Thank you very much for your time.
Th

Priscilla_Parodi · June 7, 2023, 7:21pm

Hello @mg85,

You are using a standard tokenizer, so it's dividing the text into terms based on word boundaries. It removes most punctuation symbols. With it, when you perform a full-text search, the terms in the query string can be looked up individually.

Let's consider the telephone field.

As you can see here:

POST _analyze
{
  "analyzer": "standard",
  "text":     "+34661422182"
}

{
  "tokens": [
    {
      "token": "34661422182",
      "start_offset": 1,
      "end_offset": 12,
      "type": "<NUM>",
      "position": 0
    }
  ]
}

Only one token was created:

"token": "34661422182".

For the full name "Mikel Good":

POST _analyze
{
  "analyzer": "standard",
  "text":     "Mikel Good"
}

{
  "tokens": [
    {
      "token": "mikel",
      "start_offset": 0,
      "end_offset": 5,
      "type": "<ALPHANUM>",
      "position": 0
    },
    {
      "token": "good",
      "start_offset": 6,
      "end_offset": 10,
      "type": "<ALPHANUM>",
      "position": 1
    }
  ]
}

We have two tokens:

"token": "mikel"
"token": "good"

In this case, when you search for "Mikel" you can find a match. But if it were "mikelg" or "mik" it wouldn't work.

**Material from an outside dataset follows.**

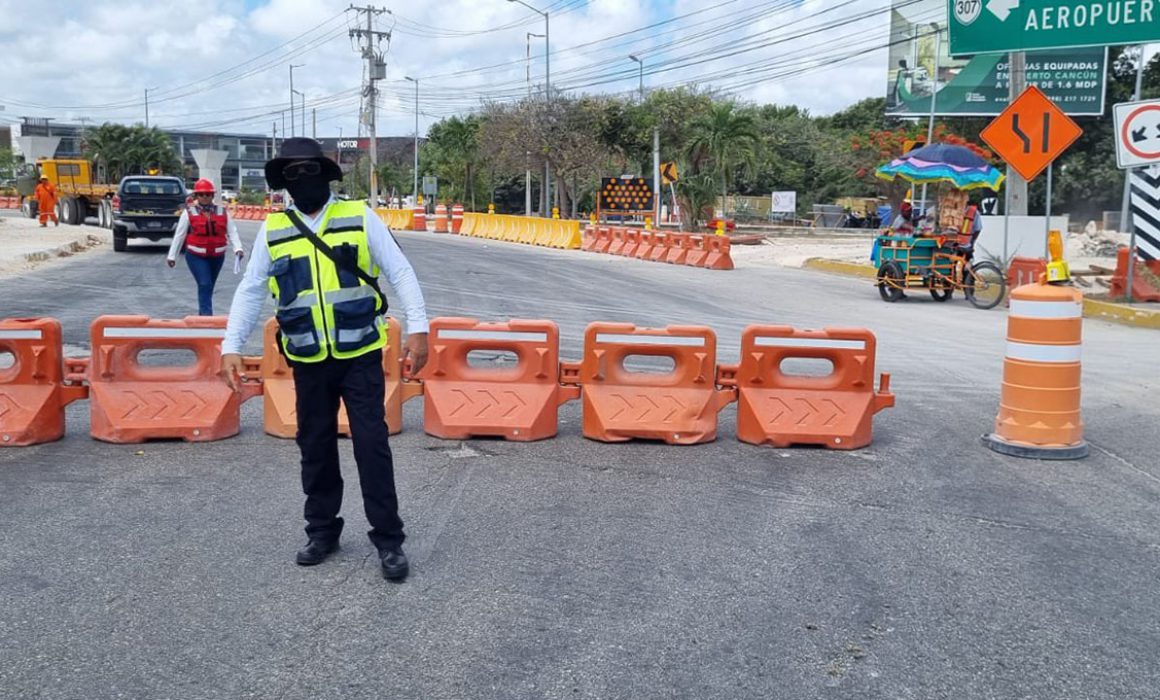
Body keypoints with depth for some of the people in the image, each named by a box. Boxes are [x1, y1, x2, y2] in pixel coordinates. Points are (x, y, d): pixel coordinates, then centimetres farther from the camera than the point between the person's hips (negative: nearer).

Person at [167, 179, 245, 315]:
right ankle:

So, as for your "telephone" field you have this "token": "34661422182", it’s similar.

It will work for:

GET /backoffice_clients-com/_search
{
  "query": {
          "match": {
            "telephone": "34661422182"
          }
  }
}

OR

GET /backoffice_clients-com/_search
{
  "query": {
          "match": {
            "telephone": "+34661422182"
          }
  }
}

But not for "telephone": "3466142218".

To solve this, I can think of two options:

You can consider using an Edge n-gram token filter to produce more tokens by considering a specified length from the beginning of a token.

For example, "3466142218" can produce "3", "34", "346", "3466" and so on. Then, you can use a simple match query to search for the telephone considering these tokens.

Alternatively, you can consider using a Wildcard query, which would be something like:

GET /backoffice_clients-com/_search
{
  "query": {
          "wildcard": {
            "telephone": "*661*"
          }
  }
}

This allows you to consider other/more characters (*) before and after the query string.

Hope it helps!

system · July 5, 2023, 7:21pm

This topic was automatically closed 28 days after the last reply. New replies are no longer allowed.